--- WORK REQUIRED ---
For the entries below, print exactly the lines between the line holding "Patients are advised" and the line holding "Page 10 of 14", inclusive, and nothing else.

--- EXCERPTED DATA ---

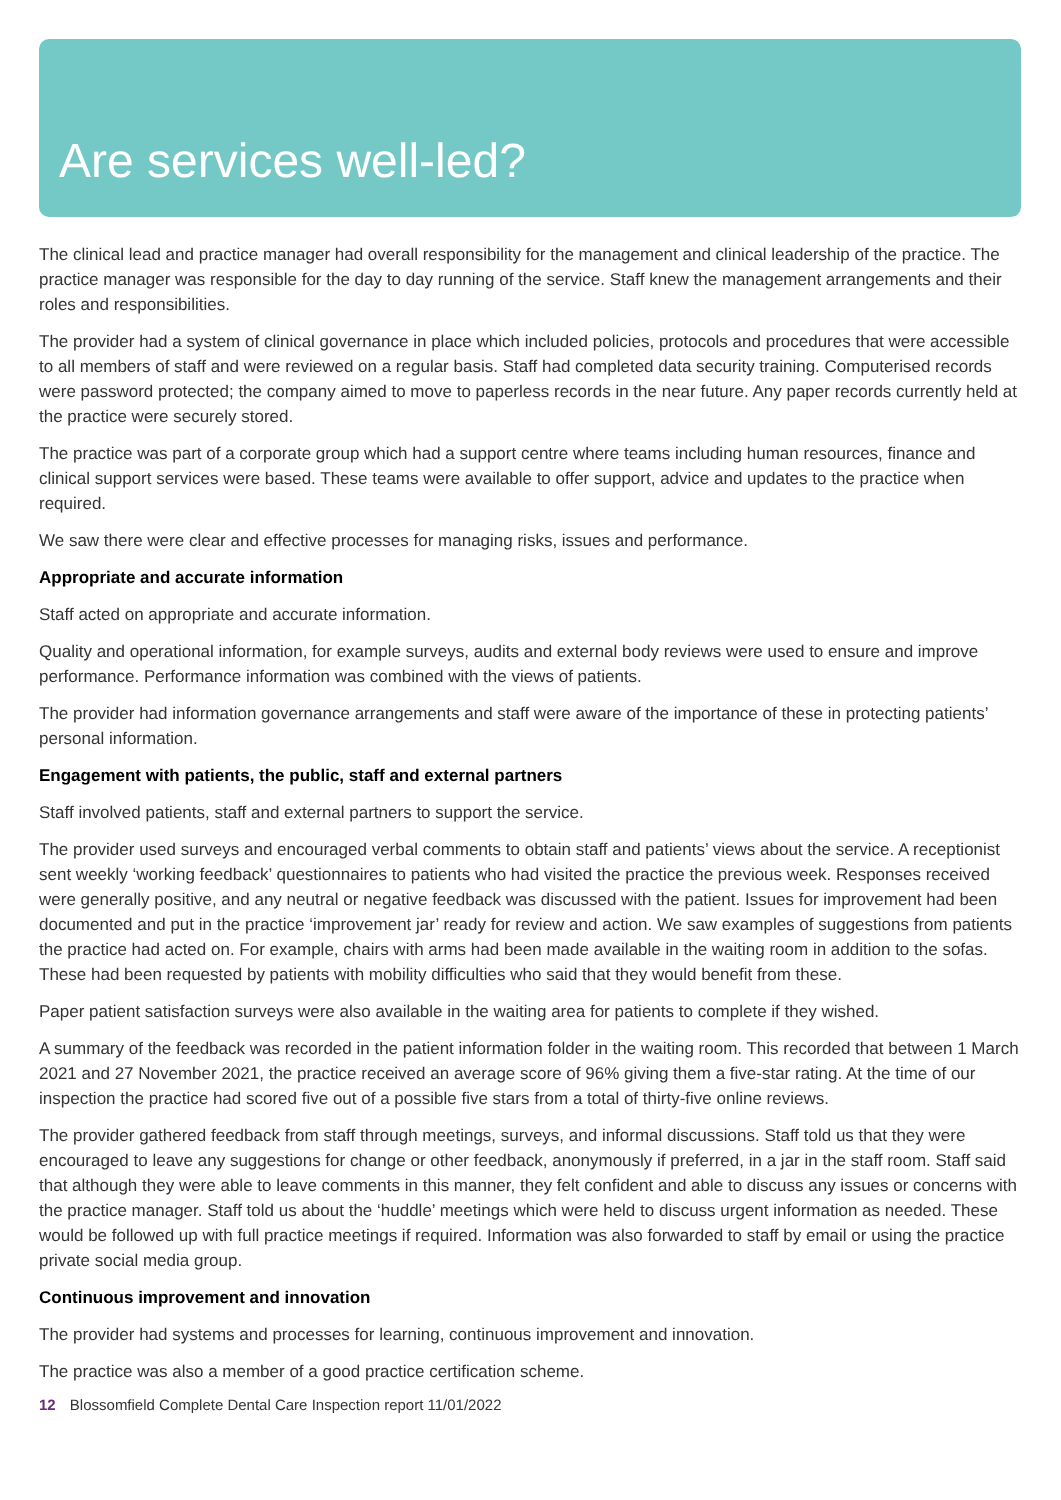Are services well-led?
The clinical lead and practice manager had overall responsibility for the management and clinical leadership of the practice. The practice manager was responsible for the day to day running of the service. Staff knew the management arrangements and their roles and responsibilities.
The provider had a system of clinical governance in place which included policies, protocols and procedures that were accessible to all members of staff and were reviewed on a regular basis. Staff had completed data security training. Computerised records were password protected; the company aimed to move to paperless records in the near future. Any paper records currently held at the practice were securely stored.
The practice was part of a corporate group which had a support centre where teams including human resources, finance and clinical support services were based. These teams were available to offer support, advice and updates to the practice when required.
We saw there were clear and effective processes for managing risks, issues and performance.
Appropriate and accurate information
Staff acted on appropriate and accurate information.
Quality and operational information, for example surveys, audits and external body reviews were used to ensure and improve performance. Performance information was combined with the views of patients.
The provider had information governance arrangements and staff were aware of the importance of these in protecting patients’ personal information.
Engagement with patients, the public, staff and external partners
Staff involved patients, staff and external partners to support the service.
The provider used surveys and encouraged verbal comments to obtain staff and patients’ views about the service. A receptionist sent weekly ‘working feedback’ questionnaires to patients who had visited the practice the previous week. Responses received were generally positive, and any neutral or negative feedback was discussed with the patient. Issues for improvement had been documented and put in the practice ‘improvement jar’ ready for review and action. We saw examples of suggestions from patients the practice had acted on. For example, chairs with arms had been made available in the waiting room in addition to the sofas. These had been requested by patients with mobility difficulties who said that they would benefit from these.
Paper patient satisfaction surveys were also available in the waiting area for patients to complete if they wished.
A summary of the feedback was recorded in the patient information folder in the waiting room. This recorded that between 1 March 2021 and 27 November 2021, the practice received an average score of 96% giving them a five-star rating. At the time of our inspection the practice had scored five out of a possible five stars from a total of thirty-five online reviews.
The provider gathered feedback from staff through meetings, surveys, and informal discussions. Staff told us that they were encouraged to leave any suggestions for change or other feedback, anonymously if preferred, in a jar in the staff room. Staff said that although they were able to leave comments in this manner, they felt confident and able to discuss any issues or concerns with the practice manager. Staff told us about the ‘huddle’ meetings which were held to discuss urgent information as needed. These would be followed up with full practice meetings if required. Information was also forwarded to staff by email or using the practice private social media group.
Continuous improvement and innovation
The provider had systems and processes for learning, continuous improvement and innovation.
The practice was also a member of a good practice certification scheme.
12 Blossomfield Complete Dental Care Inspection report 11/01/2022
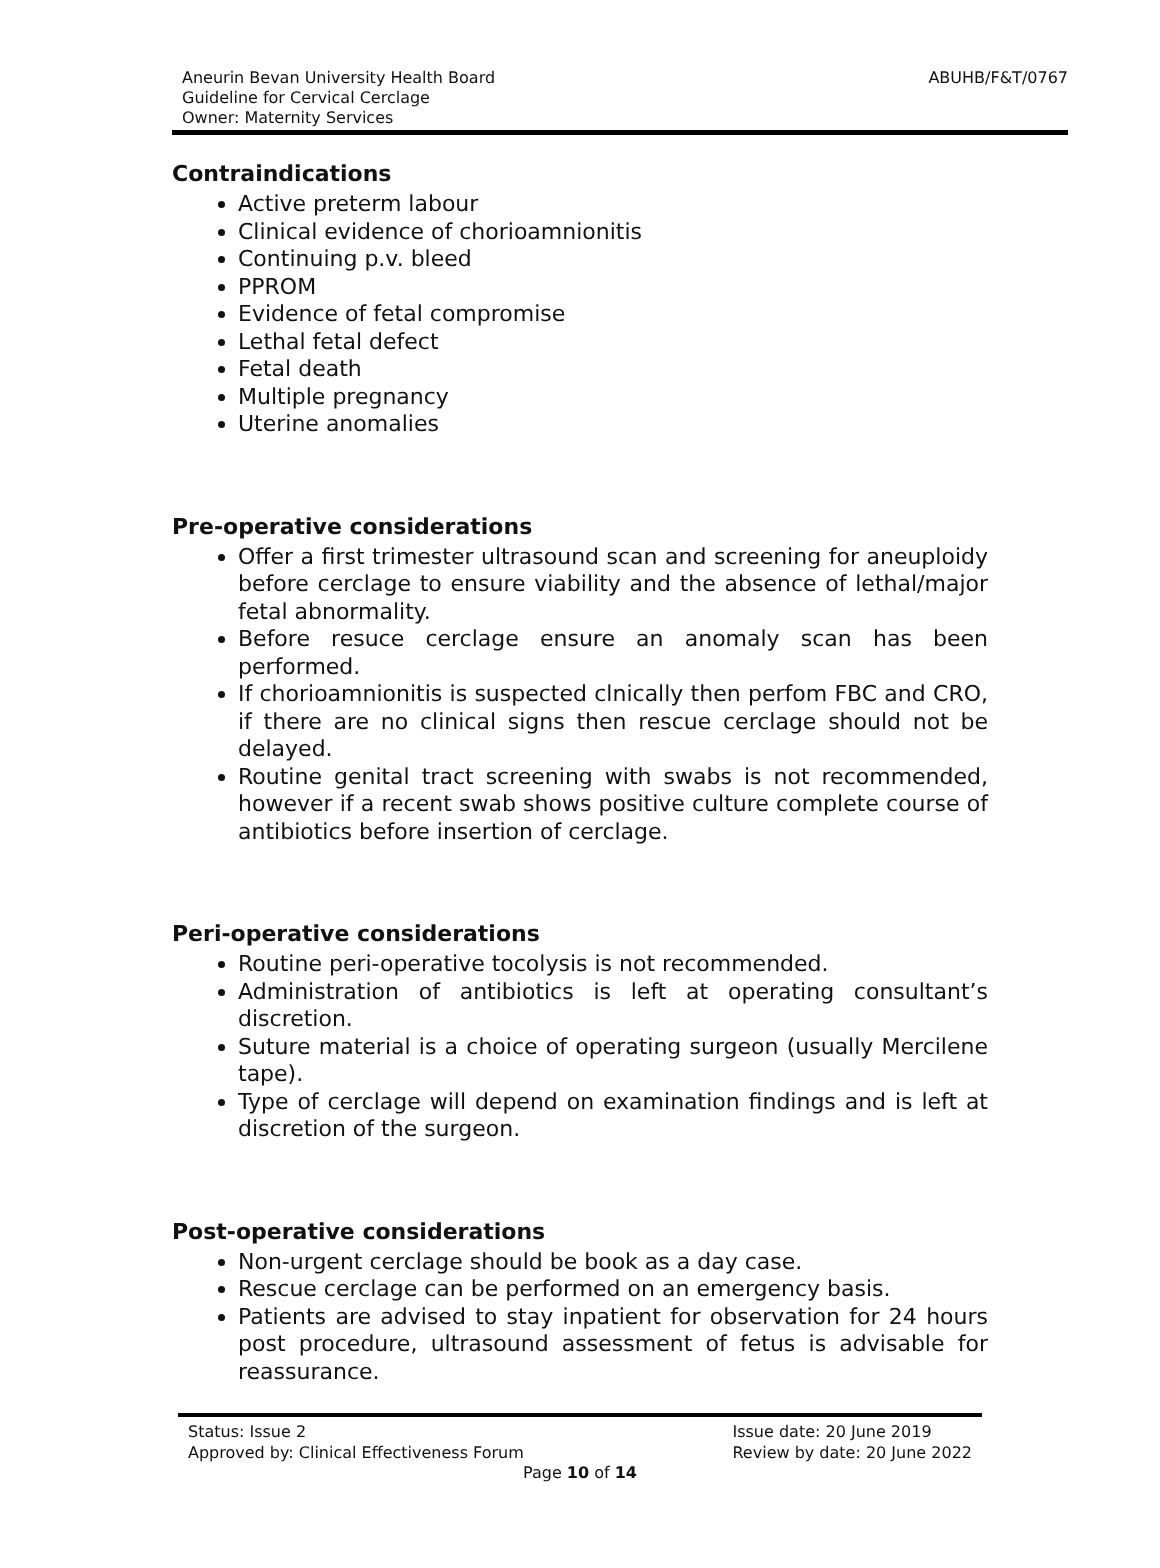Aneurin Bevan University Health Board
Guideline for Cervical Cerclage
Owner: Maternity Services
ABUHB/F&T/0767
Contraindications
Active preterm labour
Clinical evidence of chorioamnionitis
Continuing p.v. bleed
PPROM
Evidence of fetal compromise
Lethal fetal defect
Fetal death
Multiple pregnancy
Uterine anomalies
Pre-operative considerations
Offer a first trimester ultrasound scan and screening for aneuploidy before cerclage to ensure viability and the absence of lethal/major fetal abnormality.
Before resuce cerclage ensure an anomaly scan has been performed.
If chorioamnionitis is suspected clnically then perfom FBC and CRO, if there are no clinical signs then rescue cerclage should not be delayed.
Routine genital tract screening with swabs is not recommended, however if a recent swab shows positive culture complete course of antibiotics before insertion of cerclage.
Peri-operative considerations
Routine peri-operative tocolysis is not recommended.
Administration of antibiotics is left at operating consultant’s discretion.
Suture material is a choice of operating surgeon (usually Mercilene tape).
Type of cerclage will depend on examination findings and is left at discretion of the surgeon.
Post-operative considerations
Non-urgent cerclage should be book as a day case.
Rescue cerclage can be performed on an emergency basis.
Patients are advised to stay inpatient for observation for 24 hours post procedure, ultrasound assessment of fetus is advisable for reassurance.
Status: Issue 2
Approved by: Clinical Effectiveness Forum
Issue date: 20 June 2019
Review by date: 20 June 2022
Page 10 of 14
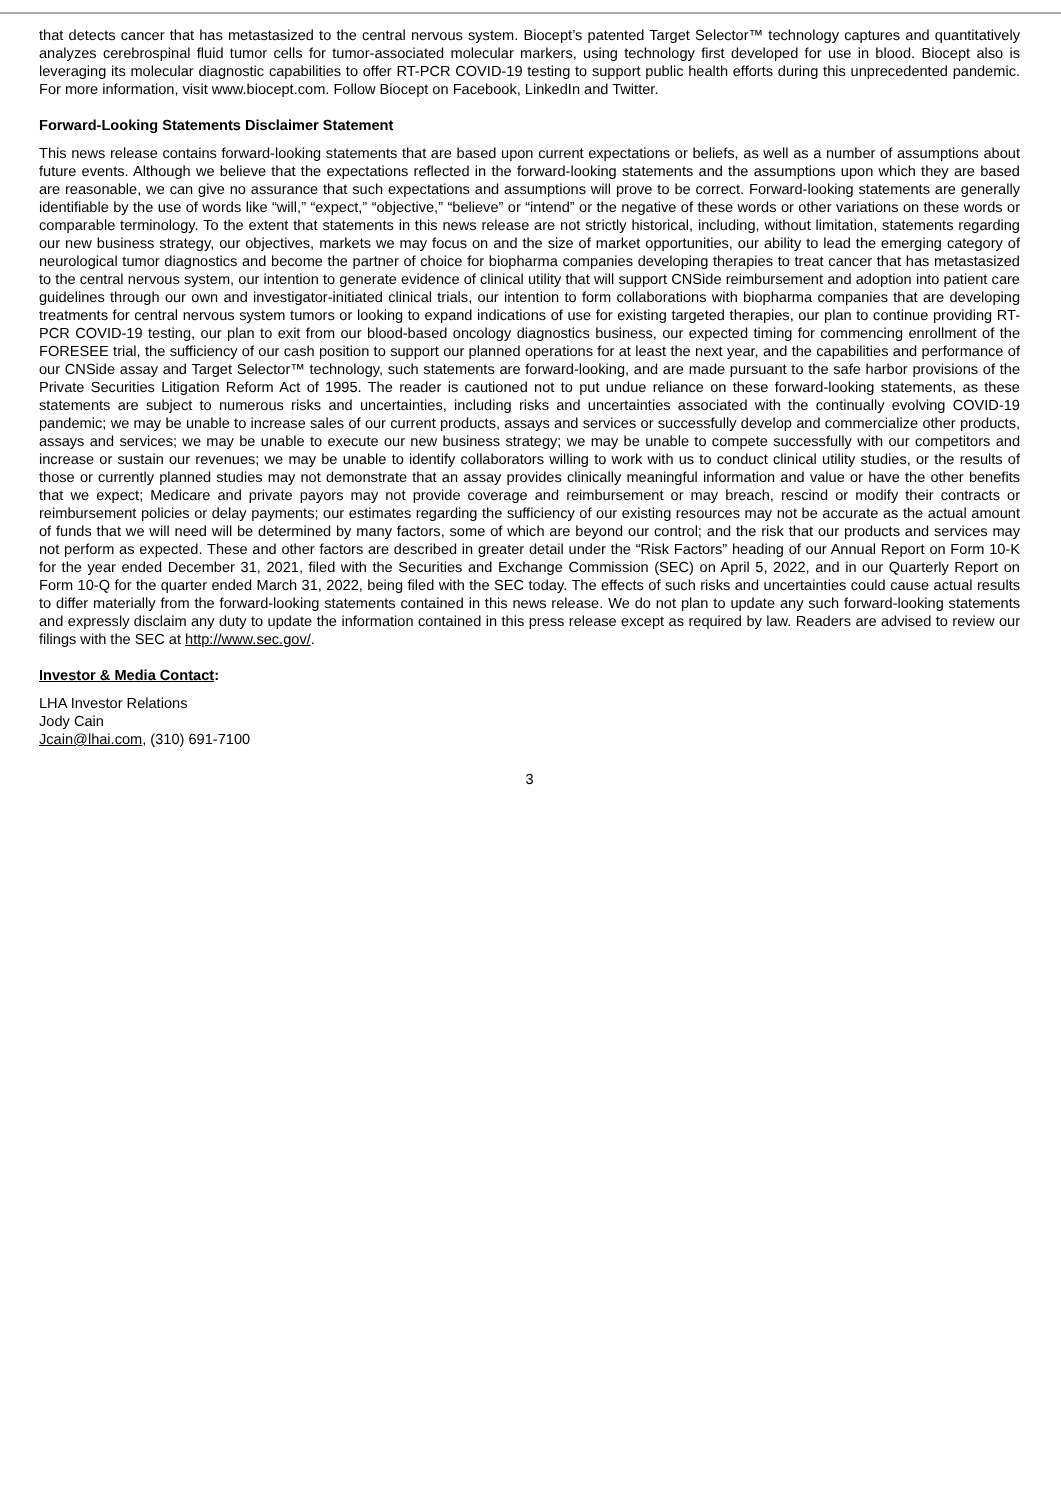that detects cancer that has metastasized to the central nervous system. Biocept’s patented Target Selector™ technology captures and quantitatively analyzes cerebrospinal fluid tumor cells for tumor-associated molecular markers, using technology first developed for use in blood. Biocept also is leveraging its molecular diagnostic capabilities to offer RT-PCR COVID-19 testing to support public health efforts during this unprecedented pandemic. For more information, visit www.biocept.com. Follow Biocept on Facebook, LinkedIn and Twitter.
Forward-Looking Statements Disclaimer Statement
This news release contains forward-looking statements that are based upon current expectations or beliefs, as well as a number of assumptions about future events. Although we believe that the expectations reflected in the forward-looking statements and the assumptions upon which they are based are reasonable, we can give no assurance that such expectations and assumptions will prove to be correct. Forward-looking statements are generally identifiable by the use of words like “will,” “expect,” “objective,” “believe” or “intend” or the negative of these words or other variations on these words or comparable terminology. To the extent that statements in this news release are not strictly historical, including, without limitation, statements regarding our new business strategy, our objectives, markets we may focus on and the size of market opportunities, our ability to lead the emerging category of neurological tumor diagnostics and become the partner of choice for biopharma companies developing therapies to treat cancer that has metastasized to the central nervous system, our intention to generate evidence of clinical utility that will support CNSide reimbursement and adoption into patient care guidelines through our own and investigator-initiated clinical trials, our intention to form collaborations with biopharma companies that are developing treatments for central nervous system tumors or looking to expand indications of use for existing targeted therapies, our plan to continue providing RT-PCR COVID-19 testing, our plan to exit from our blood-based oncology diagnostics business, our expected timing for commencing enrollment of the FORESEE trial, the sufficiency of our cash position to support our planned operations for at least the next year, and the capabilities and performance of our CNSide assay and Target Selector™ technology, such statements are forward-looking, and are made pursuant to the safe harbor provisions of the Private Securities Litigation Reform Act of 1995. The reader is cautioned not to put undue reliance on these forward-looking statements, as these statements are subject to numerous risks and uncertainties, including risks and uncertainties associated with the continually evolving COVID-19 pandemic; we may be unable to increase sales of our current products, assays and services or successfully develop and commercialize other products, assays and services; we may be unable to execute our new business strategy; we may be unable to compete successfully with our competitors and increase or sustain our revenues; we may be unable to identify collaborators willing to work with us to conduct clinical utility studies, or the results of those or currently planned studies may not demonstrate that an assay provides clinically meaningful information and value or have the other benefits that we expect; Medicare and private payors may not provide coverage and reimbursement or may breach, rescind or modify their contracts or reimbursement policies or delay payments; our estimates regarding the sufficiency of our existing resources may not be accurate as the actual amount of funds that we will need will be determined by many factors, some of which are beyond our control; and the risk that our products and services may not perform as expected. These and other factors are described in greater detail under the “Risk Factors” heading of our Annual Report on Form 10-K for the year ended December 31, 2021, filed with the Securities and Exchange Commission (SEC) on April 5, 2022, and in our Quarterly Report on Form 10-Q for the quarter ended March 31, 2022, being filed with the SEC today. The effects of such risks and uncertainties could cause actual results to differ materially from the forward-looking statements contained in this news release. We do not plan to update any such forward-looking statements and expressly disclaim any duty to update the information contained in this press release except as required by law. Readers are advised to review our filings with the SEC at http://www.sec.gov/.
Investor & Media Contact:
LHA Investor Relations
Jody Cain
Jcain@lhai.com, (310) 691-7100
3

--- ANSWER FOR THIS EXERCISE ---
Patients are advised to stay inpatient for observation for 24 hours post procedure, ultrasound assessment of fetus is advisable for reassurance.
Status: Issue 2
Approved by: Clinical Effectiveness Forum
Issue date: 20 June 2019
Review by date: 20 June 2022
Page 10 of 14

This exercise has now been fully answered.